* [EXERCISE DIRECTIONS] Convert the material below, everything from the line containing "After each view, print" down to the line containing "-0.429865, 0.802861, -0.915581]]", into a two-column CSV with the header instruction,response. Put the text in instruction and its answer in response, with each field in double quotes and every line break replaced by a space, and leave the pictures out.

### THE INPUT

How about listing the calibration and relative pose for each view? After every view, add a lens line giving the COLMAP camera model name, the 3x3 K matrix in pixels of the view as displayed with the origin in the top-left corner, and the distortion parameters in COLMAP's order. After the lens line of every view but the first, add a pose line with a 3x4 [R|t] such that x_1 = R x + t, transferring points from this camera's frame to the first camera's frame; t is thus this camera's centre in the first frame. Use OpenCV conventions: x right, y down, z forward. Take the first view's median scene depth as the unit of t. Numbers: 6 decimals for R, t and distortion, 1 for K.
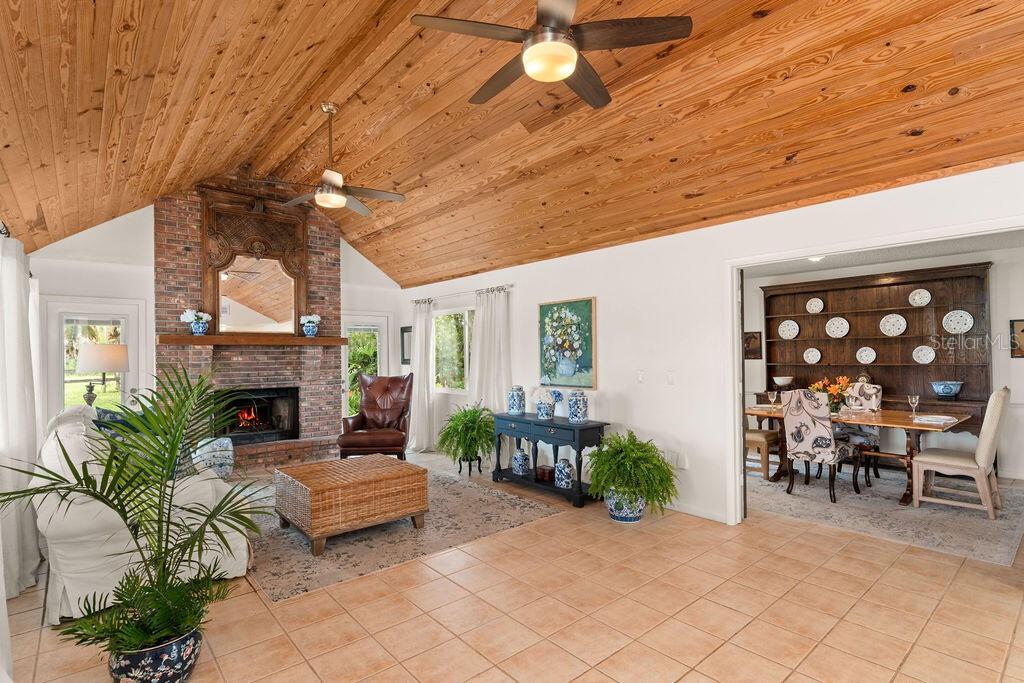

######
### THE INPUT

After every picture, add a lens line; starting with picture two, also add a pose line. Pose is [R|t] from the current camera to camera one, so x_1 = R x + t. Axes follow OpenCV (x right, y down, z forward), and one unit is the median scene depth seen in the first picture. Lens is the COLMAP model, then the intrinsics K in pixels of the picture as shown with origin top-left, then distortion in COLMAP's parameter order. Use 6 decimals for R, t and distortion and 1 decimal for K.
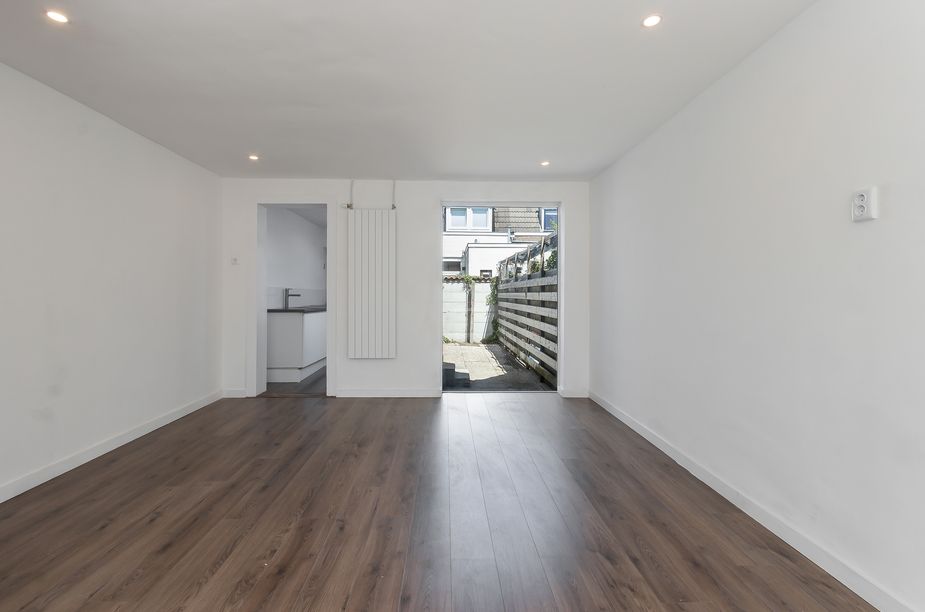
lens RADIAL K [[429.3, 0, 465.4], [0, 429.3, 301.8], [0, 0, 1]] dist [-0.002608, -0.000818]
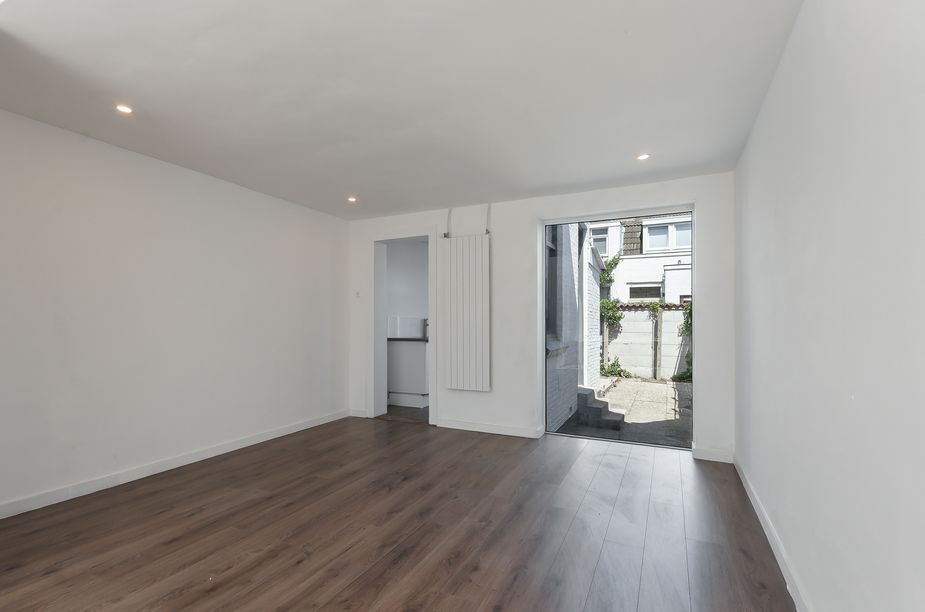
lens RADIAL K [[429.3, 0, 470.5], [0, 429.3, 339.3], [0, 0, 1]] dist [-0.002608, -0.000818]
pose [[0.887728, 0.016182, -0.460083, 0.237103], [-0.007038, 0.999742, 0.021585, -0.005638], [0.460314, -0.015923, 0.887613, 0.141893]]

######
### THE INPUT

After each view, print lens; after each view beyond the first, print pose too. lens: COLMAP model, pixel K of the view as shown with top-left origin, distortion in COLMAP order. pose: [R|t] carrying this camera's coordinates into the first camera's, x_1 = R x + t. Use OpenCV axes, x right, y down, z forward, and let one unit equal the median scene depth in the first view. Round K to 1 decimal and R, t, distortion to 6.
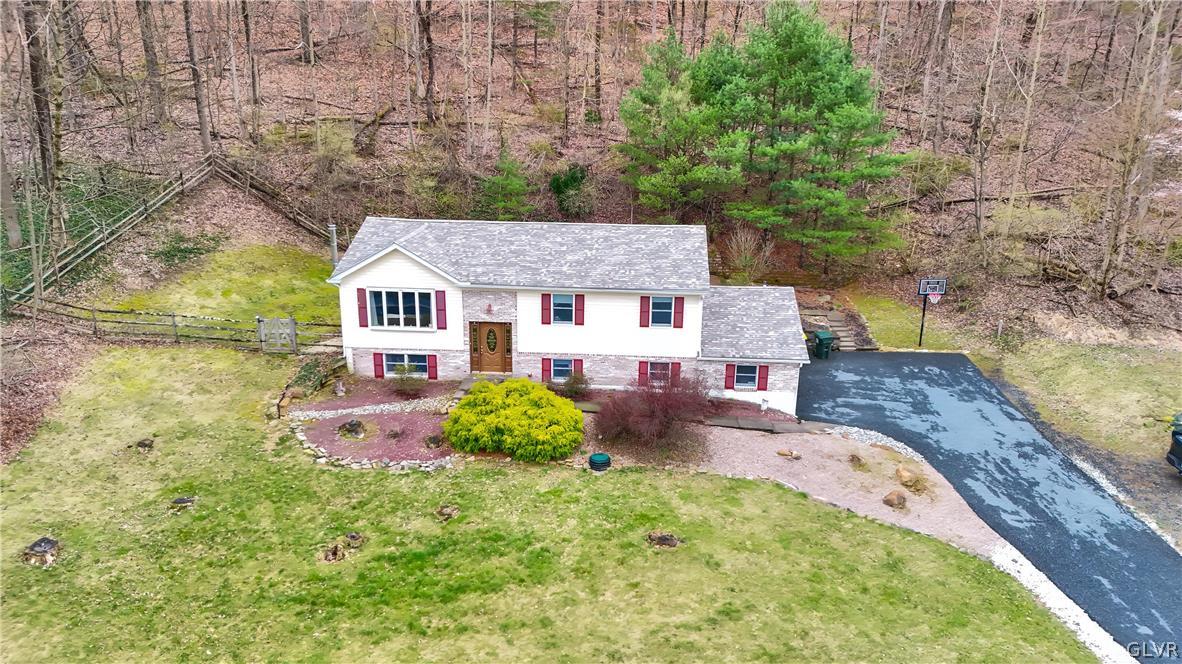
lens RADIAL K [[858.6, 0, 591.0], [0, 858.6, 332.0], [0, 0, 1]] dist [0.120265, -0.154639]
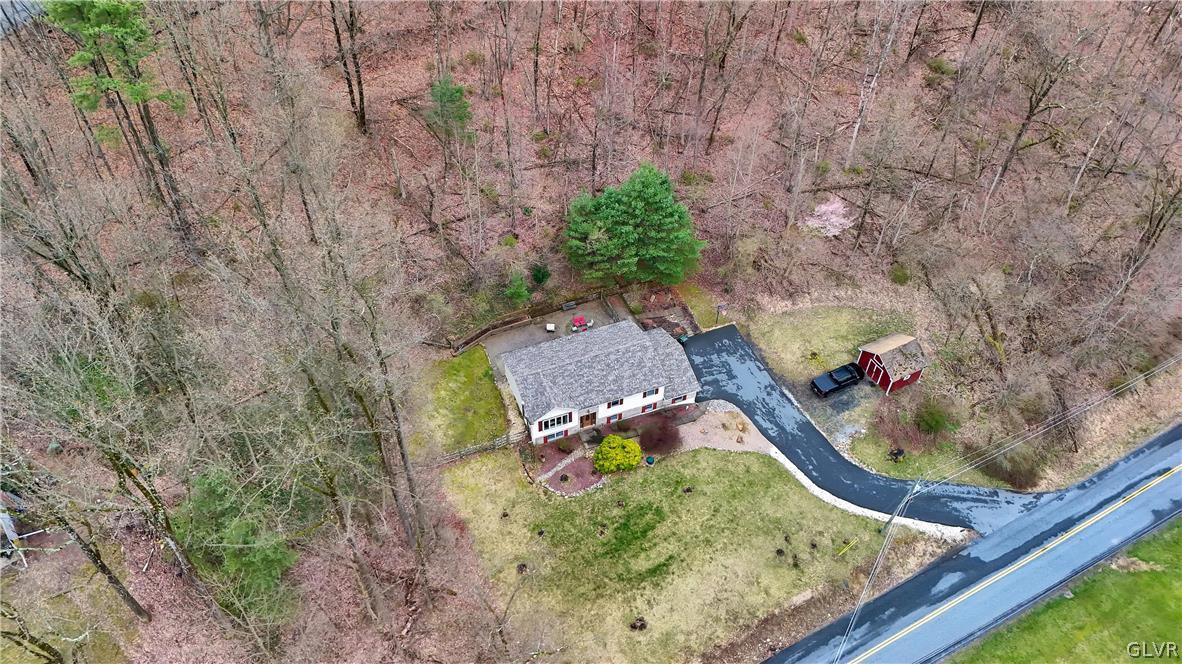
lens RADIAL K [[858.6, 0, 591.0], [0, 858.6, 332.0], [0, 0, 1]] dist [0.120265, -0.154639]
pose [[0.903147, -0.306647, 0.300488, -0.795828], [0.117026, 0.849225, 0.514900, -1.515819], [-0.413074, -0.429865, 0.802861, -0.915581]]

######

* [WRITTEN ANSWER]
instruction,response
"After each view, print lens; after each view beyond the first, print pose too. lens: COLMAP model, pixel K of the view as shown with top-left origin, distortion in COLMAP order. pose: [R|t] carrying this camera's coordinates into the first camera's, x_1 = R x + t. Use OpenCV axes, x right, y down, z forward, and let one unit equal the median scene depth in the first view. Round K to 1 decimal and R, t, distortion to 6.","lens RADIAL K [[858.6, 0, 591.0], [0, 858.6, 332.0], [0, 0, 1]] dist [0.120265, -0.154639] lens RADIAL K [[858.6, 0, 591.0], [0, 858.6, 332.0], [0, 0, 1]] dist [0.120265, -0.154639] pose [[0.903147, -0.306647, 0.300488, -0.795828], [0.117026, 0.849225, 0.514900, -1.515819], [-0.413074, -0.429865, 0.802861, -0.915581]]"